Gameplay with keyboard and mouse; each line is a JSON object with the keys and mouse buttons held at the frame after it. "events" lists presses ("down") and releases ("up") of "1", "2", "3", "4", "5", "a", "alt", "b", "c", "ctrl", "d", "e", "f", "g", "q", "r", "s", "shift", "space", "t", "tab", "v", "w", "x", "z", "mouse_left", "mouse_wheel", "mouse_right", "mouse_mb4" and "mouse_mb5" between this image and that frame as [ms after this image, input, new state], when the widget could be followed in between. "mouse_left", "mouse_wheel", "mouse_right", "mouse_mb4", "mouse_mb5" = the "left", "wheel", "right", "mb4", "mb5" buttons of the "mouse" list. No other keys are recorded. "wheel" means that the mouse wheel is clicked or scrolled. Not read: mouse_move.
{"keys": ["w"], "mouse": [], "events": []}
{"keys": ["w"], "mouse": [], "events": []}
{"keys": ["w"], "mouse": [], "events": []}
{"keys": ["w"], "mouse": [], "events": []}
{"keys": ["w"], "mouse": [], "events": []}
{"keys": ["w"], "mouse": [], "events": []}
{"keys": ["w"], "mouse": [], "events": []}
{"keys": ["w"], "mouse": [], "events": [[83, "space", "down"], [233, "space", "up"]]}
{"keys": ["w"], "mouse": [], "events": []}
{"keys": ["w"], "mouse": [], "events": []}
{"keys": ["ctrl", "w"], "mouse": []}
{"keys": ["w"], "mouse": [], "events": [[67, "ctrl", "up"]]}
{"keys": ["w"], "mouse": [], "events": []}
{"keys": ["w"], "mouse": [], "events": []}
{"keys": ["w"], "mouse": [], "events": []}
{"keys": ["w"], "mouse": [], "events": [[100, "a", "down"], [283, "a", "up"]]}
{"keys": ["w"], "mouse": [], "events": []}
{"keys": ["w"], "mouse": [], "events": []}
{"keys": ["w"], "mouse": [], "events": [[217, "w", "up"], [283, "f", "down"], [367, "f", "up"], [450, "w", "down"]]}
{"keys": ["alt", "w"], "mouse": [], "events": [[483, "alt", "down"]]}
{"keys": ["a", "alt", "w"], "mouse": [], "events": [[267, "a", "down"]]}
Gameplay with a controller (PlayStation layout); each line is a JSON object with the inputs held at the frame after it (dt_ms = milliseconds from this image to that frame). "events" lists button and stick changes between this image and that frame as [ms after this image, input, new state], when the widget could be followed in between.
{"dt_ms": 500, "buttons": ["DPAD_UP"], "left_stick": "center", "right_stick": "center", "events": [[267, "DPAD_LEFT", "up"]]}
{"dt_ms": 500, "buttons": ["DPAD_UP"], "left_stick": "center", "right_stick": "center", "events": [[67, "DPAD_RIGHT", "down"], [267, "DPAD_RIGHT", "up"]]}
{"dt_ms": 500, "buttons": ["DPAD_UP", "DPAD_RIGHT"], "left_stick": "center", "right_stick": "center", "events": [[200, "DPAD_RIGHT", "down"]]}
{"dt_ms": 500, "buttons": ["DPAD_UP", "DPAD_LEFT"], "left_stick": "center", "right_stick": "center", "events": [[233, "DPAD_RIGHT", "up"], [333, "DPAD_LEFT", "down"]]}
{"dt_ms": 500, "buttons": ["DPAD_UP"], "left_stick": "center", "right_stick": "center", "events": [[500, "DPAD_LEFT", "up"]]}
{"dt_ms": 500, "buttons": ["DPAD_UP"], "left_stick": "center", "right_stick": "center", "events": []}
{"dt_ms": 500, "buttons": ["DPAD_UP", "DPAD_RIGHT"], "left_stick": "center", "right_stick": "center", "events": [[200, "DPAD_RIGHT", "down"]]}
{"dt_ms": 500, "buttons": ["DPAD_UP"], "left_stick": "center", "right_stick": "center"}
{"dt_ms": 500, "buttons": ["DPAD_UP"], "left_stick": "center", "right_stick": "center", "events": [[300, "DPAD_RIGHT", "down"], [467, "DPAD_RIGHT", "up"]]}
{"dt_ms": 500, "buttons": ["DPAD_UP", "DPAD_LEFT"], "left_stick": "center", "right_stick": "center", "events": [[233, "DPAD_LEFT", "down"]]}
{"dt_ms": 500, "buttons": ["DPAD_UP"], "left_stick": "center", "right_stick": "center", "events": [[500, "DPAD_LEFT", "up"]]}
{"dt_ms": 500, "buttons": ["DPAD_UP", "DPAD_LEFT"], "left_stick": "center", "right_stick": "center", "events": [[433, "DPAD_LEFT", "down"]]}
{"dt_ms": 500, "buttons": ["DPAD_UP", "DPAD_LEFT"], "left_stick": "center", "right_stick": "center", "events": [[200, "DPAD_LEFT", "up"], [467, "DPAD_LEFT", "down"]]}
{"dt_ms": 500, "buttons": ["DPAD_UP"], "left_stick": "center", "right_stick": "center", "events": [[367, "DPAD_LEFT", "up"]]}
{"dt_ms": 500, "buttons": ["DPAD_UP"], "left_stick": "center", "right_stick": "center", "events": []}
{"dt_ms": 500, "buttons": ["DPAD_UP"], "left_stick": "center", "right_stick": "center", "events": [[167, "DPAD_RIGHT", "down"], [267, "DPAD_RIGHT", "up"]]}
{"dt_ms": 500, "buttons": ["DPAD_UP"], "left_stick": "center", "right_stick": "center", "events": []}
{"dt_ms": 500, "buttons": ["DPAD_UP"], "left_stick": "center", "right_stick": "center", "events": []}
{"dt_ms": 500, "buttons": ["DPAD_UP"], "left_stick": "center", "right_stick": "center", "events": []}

+ + + +

__Exercise__
Return all of the listing above exactly, leaving nothing out.

__Result of the exercise__
Gameplay with keyboard and mouse; each line is a JSON object with the keys and mouse buttons held at the frame after it. "events" lists presses ("down") and releases ("up") of "1", "2", "3", "4", "5", "a", "alt", "b", "c", "ctrl", "d", "e", "f", "g", "q", "r", "s", "shift", "space", "t", "tab", "v", "w", "x", "z", "mouse_left", "mouse_wheel", "mouse_right", "mouse_mb4" and "mouse_mb5" between this image and that frame as [ms after this image, input, new state], when the widget could be followed in between. "mouse_left", "mouse_wheel", "mouse_right", "mouse_mb4", "mouse_mb5" = the "left", "wheel", "right", "mb4", "mb5" buttons of the "mouse" list. No other keys are recorded. "wheel" means that the mouse wheel is clicked or scrolled. Not read: mouse_move.
{"keys": ["w"], "mouse": [], "events": []}
{"keys": ["w"], "mouse": [], "events": []}
{"keys": ["w"], "mouse": [], "events": []}
{"keys": ["w"], "mouse": [], "events": []}
{"keys": ["w"], "mouse": [], "events": []}
{"keys": ["w"], "mouse": [], "events": []}
{"keys": ["w"], "mouse": [], "events": []}
{"keys": ["w"], "mouse": [], "events": [[83, "space", "down"], [233, "space", "up"]]}
{"keys": ["w"], "mouse": [], "events": []}
{"keys": ["w"], "mouse": [], "events": []}
{"keys": ["ctrl", "w"], "mouse": []}
{"keys": ["w"], "mouse": [], "events": [[67, "ctrl", "up"]]}
{"keys": ["w"], "mouse": [], "events": []}
{"keys": ["w"], "mouse": [], "events": []}
{"keys": ["w"], "mouse": [], "events": []}
{"keys": ["w"], "mouse": [], "events": [[100, "a", "down"], [283, "a", "up"]]}
{"keys": ["w"], "mouse": [], "events": []}
{"keys": ["w"], "mouse": [], "events": []}
{"keys": ["w"], "mouse": [], "events": [[217, "w", "up"], [283, "f", "down"], [367, "f", "up"], [450, "w", "down"]]}
{"keys": ["alt", "w"], "mouse": [], "events": [[483, "alt", "down"]]}
{"keys": ["a", "alt", "w"], "mouse": [], "events": [[267, "a", "down"]]}
Gameplay with a controller (PlayStation layout); each line is a JSON object with the inputs held at the frame after it (dt_ms = milliseconds from this image to that frame). "events" lists button and stick changes between this image and that frame as [ms after this image, input, new state], when the widget could be followed in between.
{"dt_ms": 500, "buttons": ["DPAD_UP"], "left_stick": "center", "right_stick": "center", "events": [[267, "DPAD_LEFT", "up"]]}
{"dt_ms": 500, "buttons": ["DPAD_UP"], "left_stick": "center", "right_stick": "center", "events": [[67, "DPAD_RIGHT", "down"], [267, "DPAD_RIGHT", "up"]]}
{"dt_ms": 500, "buttons": ["DPAD_UP", "DPAD_RIGHT"], "left_stick": "center", "right_stick": "center", "events": [[200, "DPAD_RIGHT", "down"]]}
{"dt_ms": 500, "buttons": ["DPAD_UP", "DPAD_LEFT"], "left_stick": "center", "right_stick": "center", "events": [[233, "DPAD_RIGHT", "up"], [333, "DPAD_LEFT", "down"]]}
{"dt_ms": 500, "buttons": ["DPAD_UP"], "left_stick": "center", "right_stick": "center", "events": [[500, "DPAD_LEFT", "up"]]}
{"dt_ms": 500, "buttons": ["DPAD_UP"], "left_stick": "center", "right_stick": "center", "events": []}
{"dt_ms": 500, "buttons": ["DPAD_UP", "DPAD_RIGHT"], "left_stick": "center", "right_stick": "center", "events": [[200, "DPAD_RIGHT", "down"]]}
{"dt_ms": 500, "buttons": ["DPAD_UP"], "left_stick": "center", "right_stick": "center"}
{"dt_ms": 500, "buttons": ["DPAD_UP"], "left_stick": "center", "right_stick": "center", "events": [[300, "DPAD_RIGHT", "down"], [467, "DPAD_RIGHT", "up"]]}
{"dt_ms": 500, "buttons": ["DPAD_UP", "DPAD_LEFT"], "left_stick": "center", "right_stick": "center", "events": [[233, "DPAD_LEFT", "down"]]}
{"dt_ms": 500, "buttons": ["DPAD_UP"], "left_stick": "center", "right_stick": "center", "events": [[500, "DPAD_LEFT", "up"]]}
{"dt_ms": 500, "buttons": ["DPAD_UP", "DPAD_LEFT"], "left_stick": "center", "right_stick": "center", "events": [[433, "DPAD_LEFT", "down"]]}
{"dt_ms": 500, "buttons": ["DPAD_UP", "DPAD_LEFT"], "left_stick": "center", "right_stick": "center", "events": [[200, "DPAD_LEFT", "up"], [467, "DPAD_LEFT", "down"]]}
{"dt_ms": 500, "buttons": ["DPAD_UP"], "left_stick": "center", "right_stick": "center", "events": [[367, "DPAD_LEFT", "up"]]}
{"dt_ms": 500, "buttons": ["DPAD_UP"], "left_stick": "center", "right_stick": "center", "events": []}
{"dt_ms": 500, "buttons": ["DPAD_UP"], "left_stick": "center", "right_stick": "center", "events": [[167, "DPAD_RIGHT", "down"], [267, "DPAD_RIGHT", "up"]]}
{"dt_ms": 500, "buttons": ["DPAD_UP"], "left_stick": "center", "right_stick": "center", "events": []}
{"dt_ms": 500, "buttons": ["DPAD_UP"], "left_stick": "center", "right_stick": "center", "events": []}
{"dt_ms": 500, "buttons": ["DPAD_UP"], "left_stick": "center", "right_stick": "center", "events": []}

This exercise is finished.